In America’s cradle of Catholic pride, Mario Cuomo powerfully summoned the Church’s social justice teaching to provide context for his support for legalized abortion, despite his personal, faith-based opposition.  Andrew Cuomo appears less inclined to reach to dogma.  He states his support for abortion rights straightforwardly: either you are pro-choice or you are not.

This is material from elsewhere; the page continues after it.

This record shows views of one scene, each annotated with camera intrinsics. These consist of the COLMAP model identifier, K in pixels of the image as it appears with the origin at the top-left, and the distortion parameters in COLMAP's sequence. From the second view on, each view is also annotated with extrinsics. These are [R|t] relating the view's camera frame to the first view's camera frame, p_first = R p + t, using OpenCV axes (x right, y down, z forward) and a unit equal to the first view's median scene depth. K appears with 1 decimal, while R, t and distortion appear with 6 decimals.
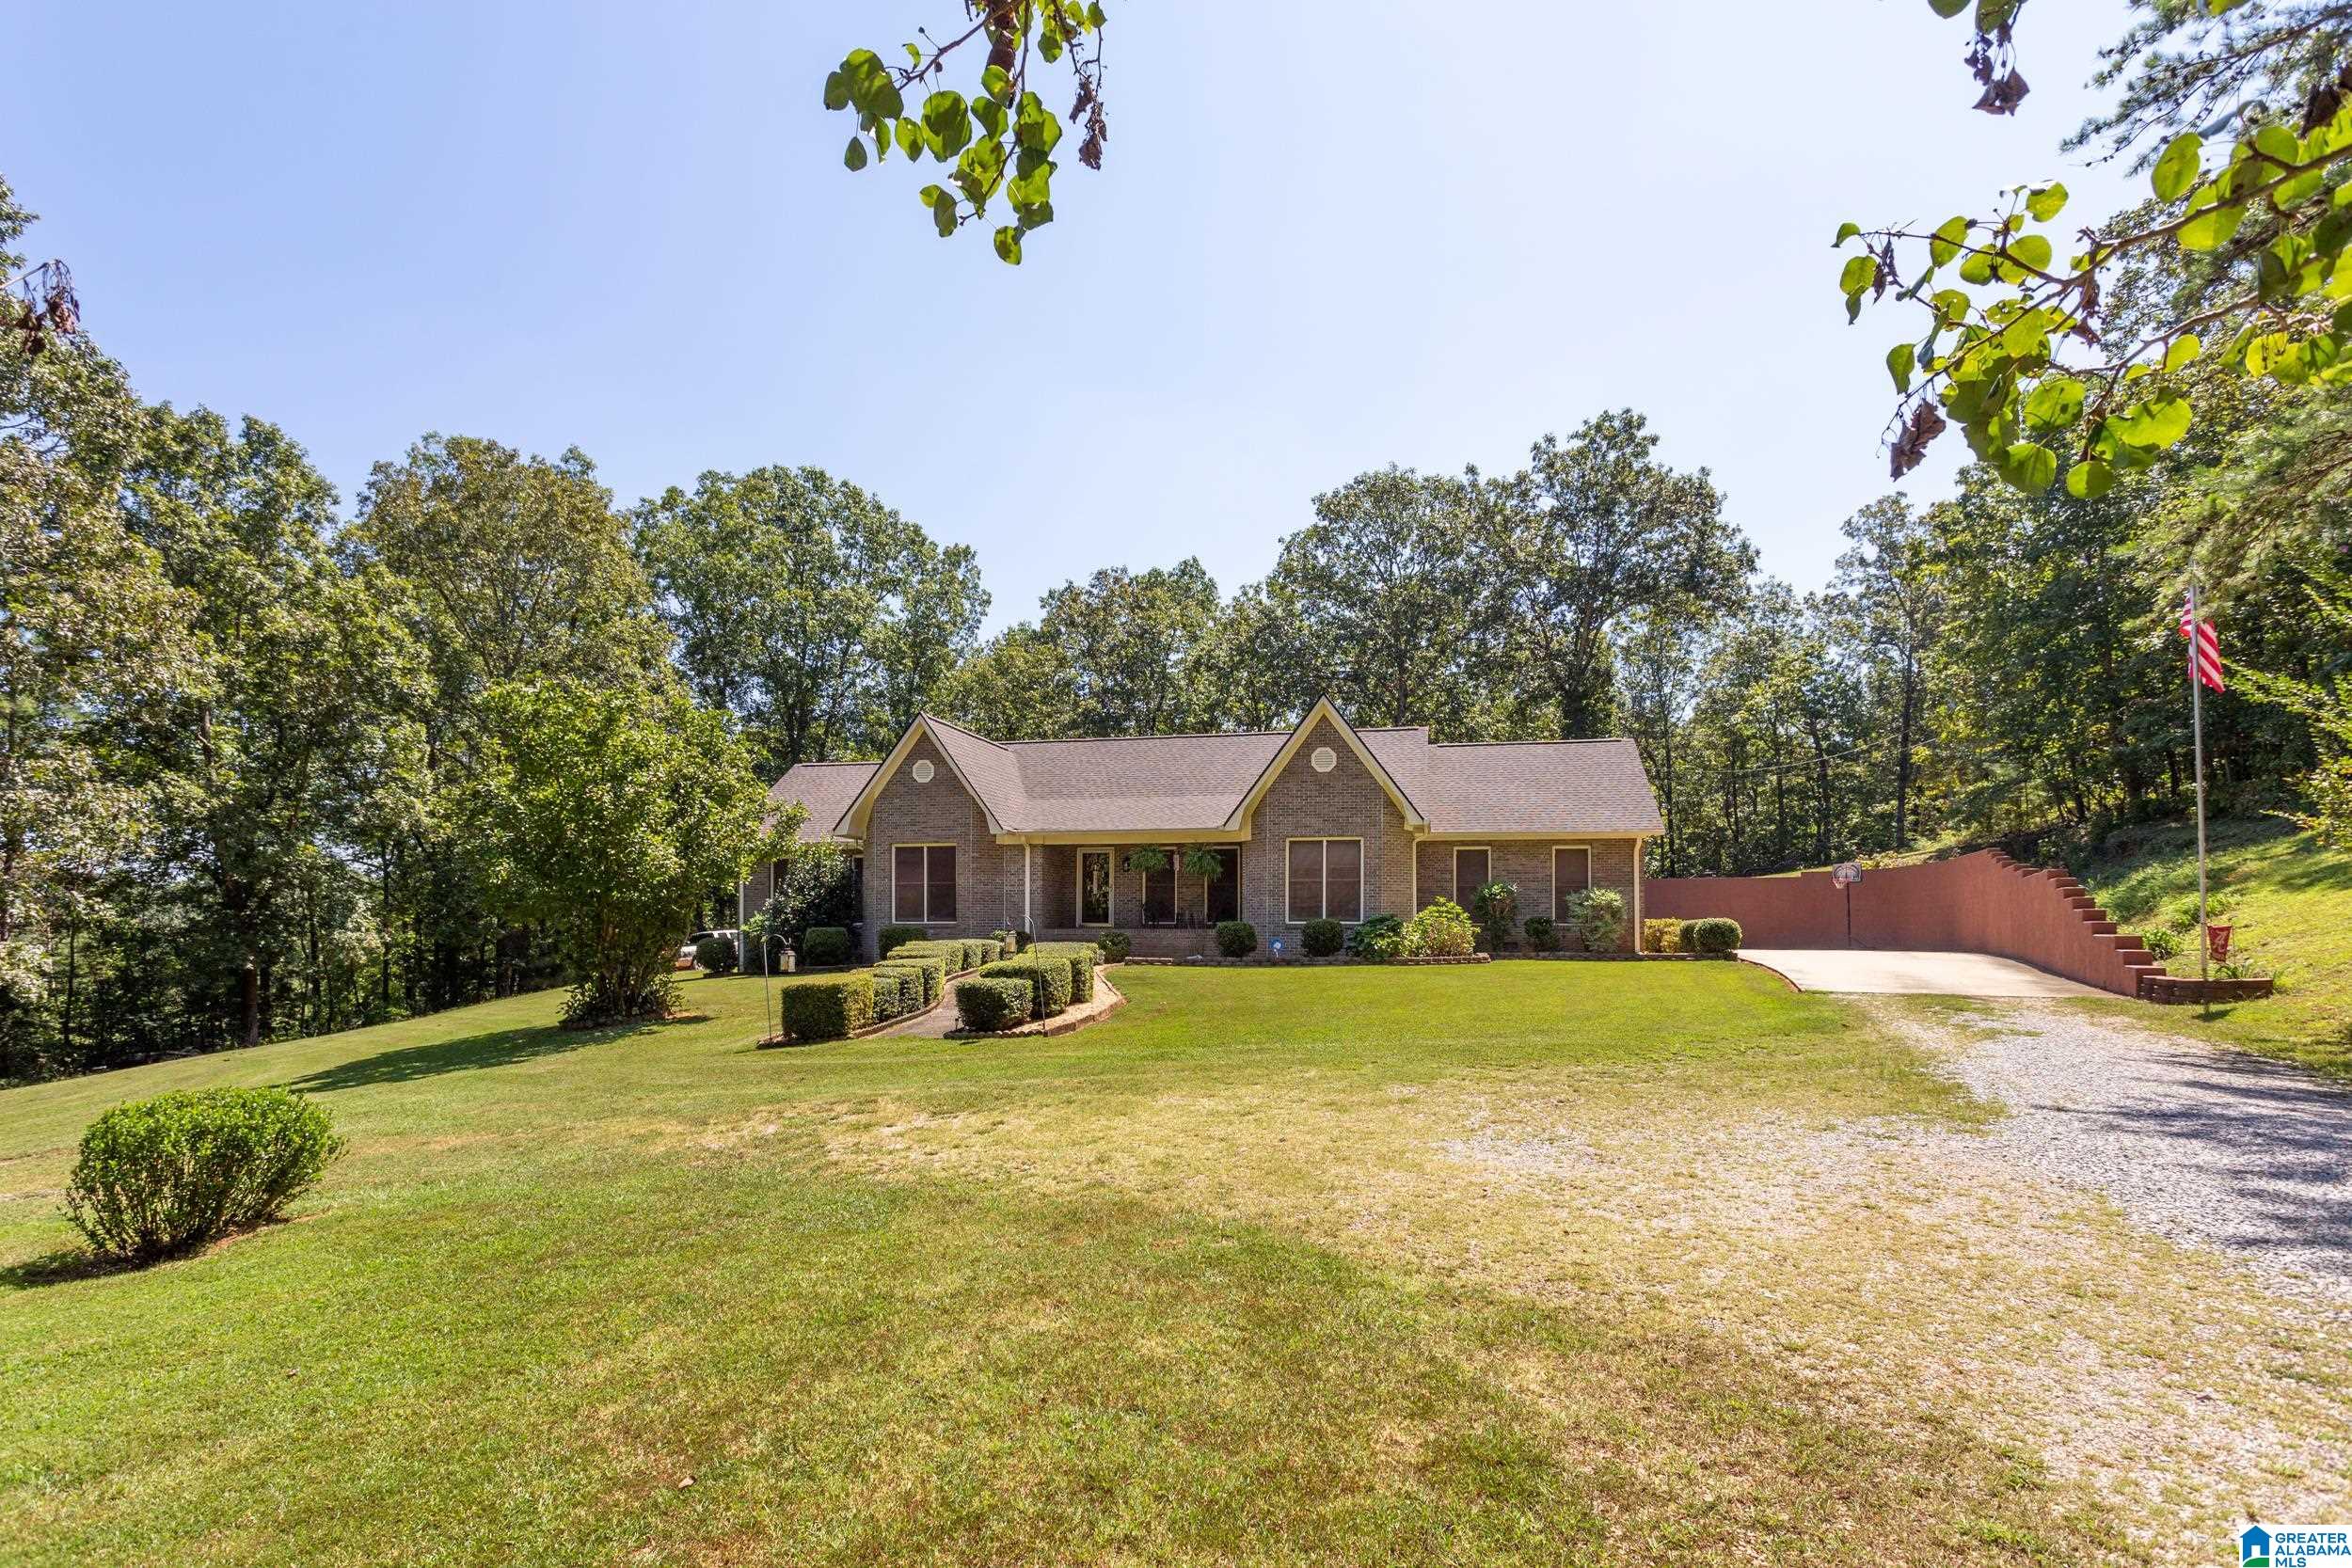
lens RADIAL K [[1147.0, 0, 1232.4], [0, 1147.0, 878.6], [0, 0, 1]] dist [-0.023960, 0.014745]
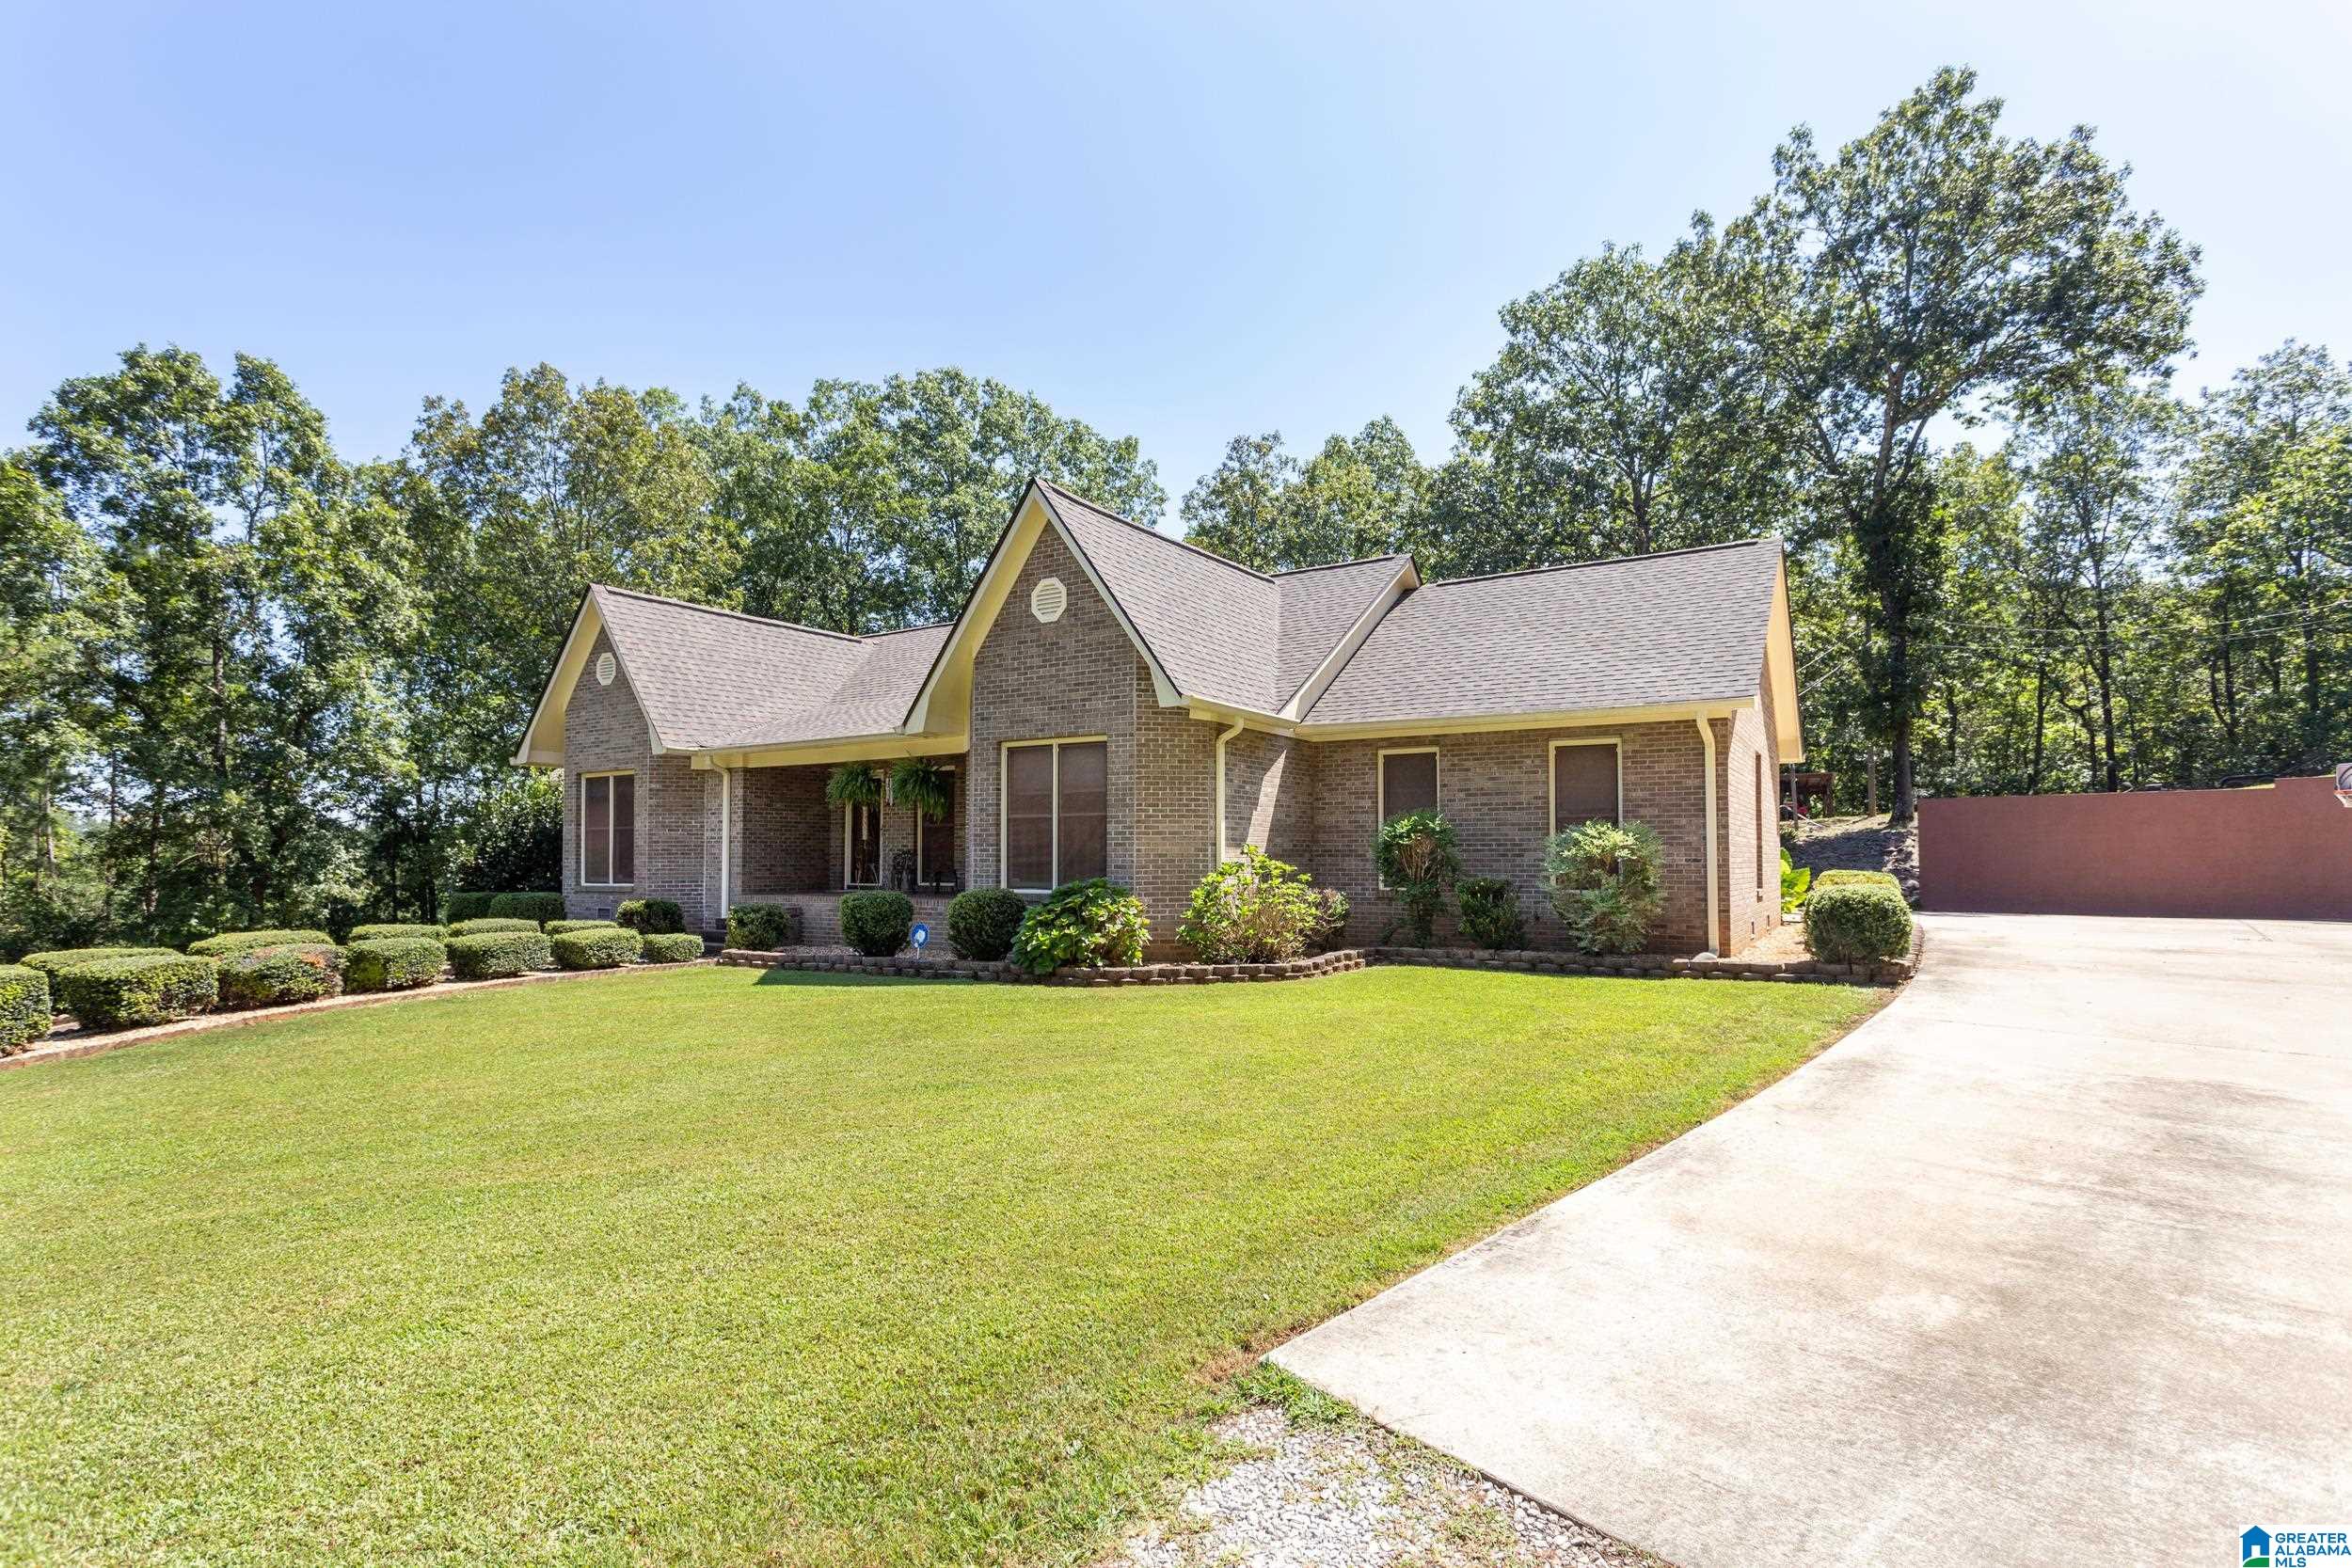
lens RADIAL K [[1147.0, 0, 1199.5], [0, 1147.0, 818.3], [0, 0, 1]] dist [-0.023960, 0.014745]
pose [[0.938769, -0.016475, -0.344153, 0.168599], [0.020658, 0.999751, 0.008489, -0.000386], [0.343928, -0.015079, 0.938875, 0.248761]]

Cuomo is pressing Senator Jeff Klein and the Senate’s Independent Democratic Conference hard on the WEA’s abortion rights provisions.  Klein and his colleagues, kingmakers after they bolted from the dysfunctional State Senate Democratic caucus, are liberal but pragmatic.  The Bronx Democrat shares leadership of the State Senate with Dean Skelos, a Nassau County Republican first elected to the Assembly the same year Al D’Amato rode a wave of suburban votes to the US Senate.  They rule together, sharing the blessings of cooperation and the strains of uneasy political partnership. Skelos is blocking the WEA from coming to the Senate floor.

After one IDC member, Diane Savino of Staten Island, called for passage of the WEAwithout the abortion provisions, she was slammed by women’s groups.  Twitter lit up with calls for the IDC’s lone female member to press for an up or down floor vote on Cuomo’s bill.

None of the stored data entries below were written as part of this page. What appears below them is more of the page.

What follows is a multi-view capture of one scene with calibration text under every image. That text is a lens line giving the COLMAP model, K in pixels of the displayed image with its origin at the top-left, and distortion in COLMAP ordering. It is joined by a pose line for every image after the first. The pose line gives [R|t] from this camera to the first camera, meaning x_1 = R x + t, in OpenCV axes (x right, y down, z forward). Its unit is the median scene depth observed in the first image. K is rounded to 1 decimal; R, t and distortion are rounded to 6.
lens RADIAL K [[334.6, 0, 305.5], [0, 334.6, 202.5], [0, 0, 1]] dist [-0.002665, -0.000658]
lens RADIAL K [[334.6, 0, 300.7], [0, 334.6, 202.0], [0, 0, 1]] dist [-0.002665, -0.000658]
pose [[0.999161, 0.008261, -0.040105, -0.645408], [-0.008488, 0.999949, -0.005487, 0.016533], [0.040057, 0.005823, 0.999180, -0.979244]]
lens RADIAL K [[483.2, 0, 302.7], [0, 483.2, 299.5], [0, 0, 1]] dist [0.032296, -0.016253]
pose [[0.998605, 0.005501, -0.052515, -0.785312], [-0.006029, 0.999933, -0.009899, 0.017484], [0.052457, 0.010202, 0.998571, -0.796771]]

On the other side, New York’s Catholic leaders have unleashed their harshest rhetoricyet of Cuomo’s tenure after relatively mild opposition to Cuomo’s marriage equality efforts.

“We must not let victims of abuse and discrimination be held hostage to Governor Cuomo’s ideologically driven political agenda,” the Catholic Conference said in one of many press statements, “an agenda that is extremely harmful to mothers, infants and religious liberty.”

Polls show strong support for Cuomo’s bill.  Opponents contend the public is backing the less controversial elements of the bill, not its abortion provisions.  But the data is pretty clear—this morning’s Siena Poll shows support ranging between 56% to 67% for the bill’s abortion provisions, depending on how the question is framed.  A clear majority says the abortion provisions should not be removed from the bill as part of a legislative compromise.

The larger argument of WEA opponents is why bother.  Abortion rights seem in no peril in New York.  Few see a retrenchment on Roe v. Wade while a Democratic president retains the power to appoint the next Supreme Court justice.  New York’s last Republican Governor, George Pataki, supported abortion rights.

For Albany politicos, Cuomo’s success in this legislative session is linked to his package of bills responding to lawmaker corruption scandals than by his abortion rights agenda.  And pummeling IDC members on choice could potentially find the weak spot that makes the current power sharing between Skelos and Klein unsustainable.  IDC members want neither a culture war with pro-choice women in their districts nor the wrath of the liberal editorial boards that gave them a pass on their Republican teamwork in exchange for progressive victories on gay marriage, gun control and a higher minimum wage.  (Over the weekend, the IDC introduced its own Women’s Equality Act.)

But passing the WEA would make Cuomo the nation’s progressive icon– a bold Westchester Wonder erasing national Democrats’ memories of the hesitant Hamlet on the Hudson who passed on the presidency in 1992.  Even if the bill passes without its abortion plank, Cuomo’s high profile advocacy can lock down the support of ideological Democrats so effectively that his imprimatur– not those of traditional liberal activist groups- will define the progressive virtue of others in New York, California and beyond.

Cuomo’s biggest bet isn’t on casinos in the Catskills— but on Democrats’ desire for the unrepentant social liberalism avoided by Barack Obama and criticized by Bill Clinton.

If you are going to carry the baggage of being a liberal from New York across the country, you might as well actually be one.